Task item
From the entries below, extract every line that includes the word "Right".

─── Provided entries

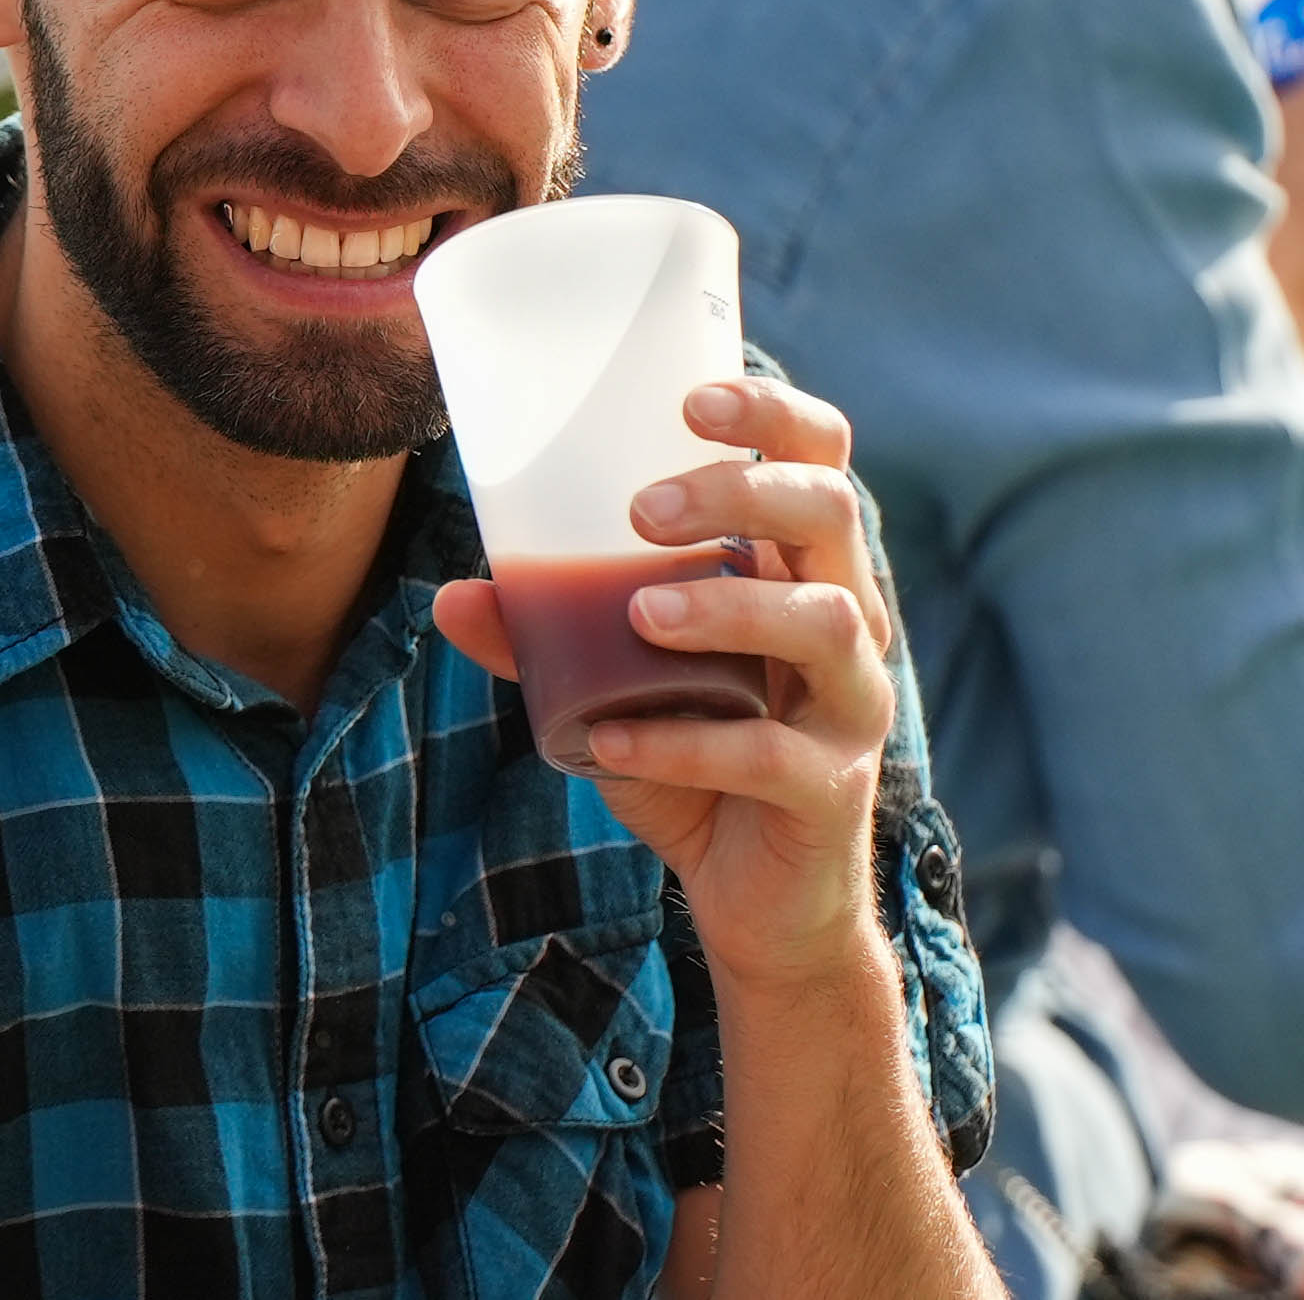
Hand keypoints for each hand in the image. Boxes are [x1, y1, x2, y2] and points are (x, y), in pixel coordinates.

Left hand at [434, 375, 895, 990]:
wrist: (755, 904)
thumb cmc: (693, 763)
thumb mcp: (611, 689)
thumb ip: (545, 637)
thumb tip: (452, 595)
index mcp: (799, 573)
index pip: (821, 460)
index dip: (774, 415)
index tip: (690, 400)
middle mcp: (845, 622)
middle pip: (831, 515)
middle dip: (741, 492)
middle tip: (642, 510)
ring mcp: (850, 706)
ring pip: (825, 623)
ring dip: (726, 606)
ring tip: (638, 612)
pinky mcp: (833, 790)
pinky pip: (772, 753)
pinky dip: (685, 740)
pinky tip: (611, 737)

──────
─── Provided entries

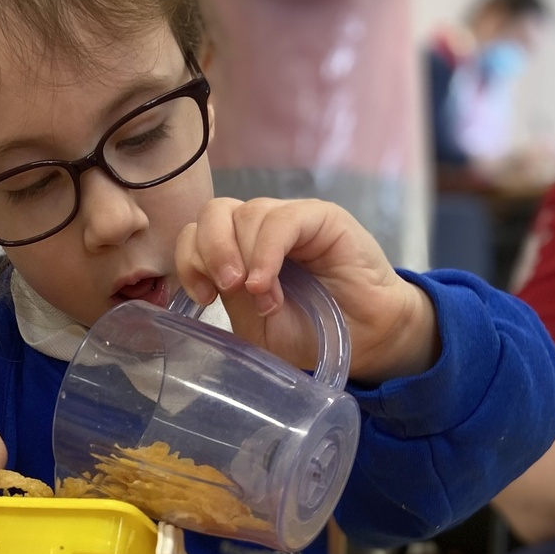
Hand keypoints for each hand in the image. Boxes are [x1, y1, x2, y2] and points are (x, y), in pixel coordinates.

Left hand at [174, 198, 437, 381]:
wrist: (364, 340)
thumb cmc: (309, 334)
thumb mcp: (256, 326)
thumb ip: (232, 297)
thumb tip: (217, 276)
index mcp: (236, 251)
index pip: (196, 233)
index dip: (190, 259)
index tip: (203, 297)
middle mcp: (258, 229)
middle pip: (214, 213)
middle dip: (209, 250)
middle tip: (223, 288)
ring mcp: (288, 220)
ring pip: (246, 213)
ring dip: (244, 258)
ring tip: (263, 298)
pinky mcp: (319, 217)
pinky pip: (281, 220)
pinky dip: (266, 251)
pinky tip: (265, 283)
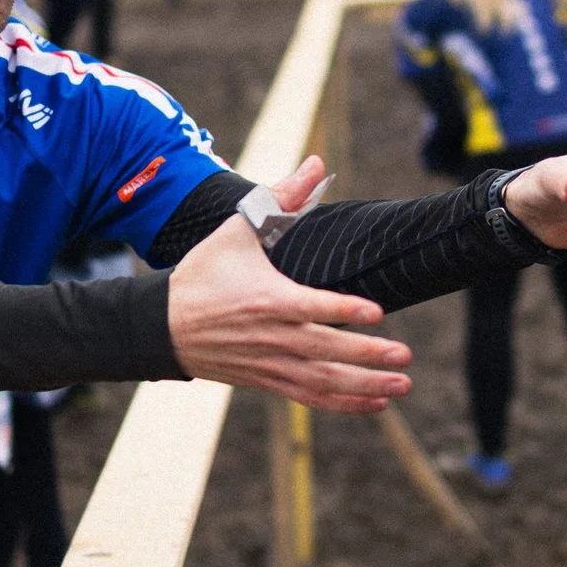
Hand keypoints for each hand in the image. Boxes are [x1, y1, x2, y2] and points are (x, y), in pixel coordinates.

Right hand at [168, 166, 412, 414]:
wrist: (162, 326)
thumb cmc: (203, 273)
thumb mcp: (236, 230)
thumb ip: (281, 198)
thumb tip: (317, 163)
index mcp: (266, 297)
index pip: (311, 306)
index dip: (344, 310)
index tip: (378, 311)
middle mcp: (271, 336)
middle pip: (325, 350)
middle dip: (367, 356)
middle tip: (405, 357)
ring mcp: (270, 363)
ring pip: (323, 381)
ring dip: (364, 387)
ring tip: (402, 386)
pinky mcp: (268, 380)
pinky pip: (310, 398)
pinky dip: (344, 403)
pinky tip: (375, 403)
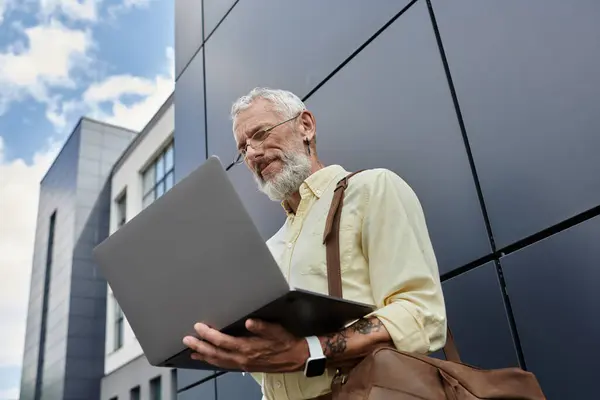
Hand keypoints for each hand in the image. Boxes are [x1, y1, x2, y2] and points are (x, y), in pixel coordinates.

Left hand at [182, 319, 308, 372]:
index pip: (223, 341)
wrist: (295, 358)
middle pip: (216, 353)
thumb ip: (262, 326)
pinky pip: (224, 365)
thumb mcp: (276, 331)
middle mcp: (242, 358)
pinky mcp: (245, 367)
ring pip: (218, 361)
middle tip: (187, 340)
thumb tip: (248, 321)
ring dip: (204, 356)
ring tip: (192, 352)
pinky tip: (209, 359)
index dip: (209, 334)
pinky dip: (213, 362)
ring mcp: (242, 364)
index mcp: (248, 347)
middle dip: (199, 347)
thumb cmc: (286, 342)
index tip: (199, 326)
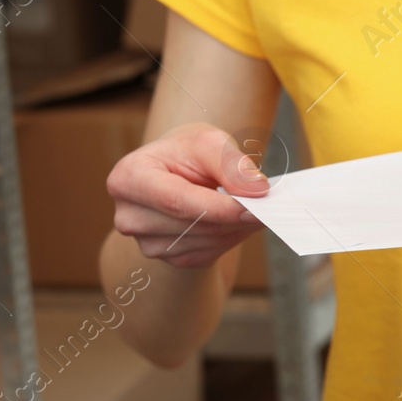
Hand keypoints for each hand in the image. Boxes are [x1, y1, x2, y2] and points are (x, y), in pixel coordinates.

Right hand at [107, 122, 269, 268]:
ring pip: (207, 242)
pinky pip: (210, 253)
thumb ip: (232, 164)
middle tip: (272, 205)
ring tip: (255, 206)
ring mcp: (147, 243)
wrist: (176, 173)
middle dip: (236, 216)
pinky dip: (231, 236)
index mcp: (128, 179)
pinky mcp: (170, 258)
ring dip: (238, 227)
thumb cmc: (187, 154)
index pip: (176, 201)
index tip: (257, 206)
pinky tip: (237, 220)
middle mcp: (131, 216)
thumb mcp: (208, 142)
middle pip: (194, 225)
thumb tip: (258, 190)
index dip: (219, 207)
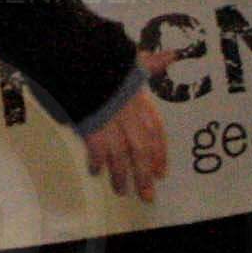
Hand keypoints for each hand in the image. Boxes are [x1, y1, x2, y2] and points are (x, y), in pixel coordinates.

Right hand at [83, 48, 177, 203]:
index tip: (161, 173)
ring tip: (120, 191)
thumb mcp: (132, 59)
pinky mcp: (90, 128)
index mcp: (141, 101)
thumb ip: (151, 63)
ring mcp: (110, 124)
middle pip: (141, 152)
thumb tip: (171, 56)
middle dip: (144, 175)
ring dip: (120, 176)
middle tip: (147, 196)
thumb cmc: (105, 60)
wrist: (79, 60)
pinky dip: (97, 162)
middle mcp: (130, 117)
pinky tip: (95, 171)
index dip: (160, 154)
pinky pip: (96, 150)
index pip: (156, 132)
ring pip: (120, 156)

──────

Your response
Right hand at [168, 166, 412, 414]:
Right hand at [107, 122, 269, 268]:
Right hand at [83, 48, 177, 203]:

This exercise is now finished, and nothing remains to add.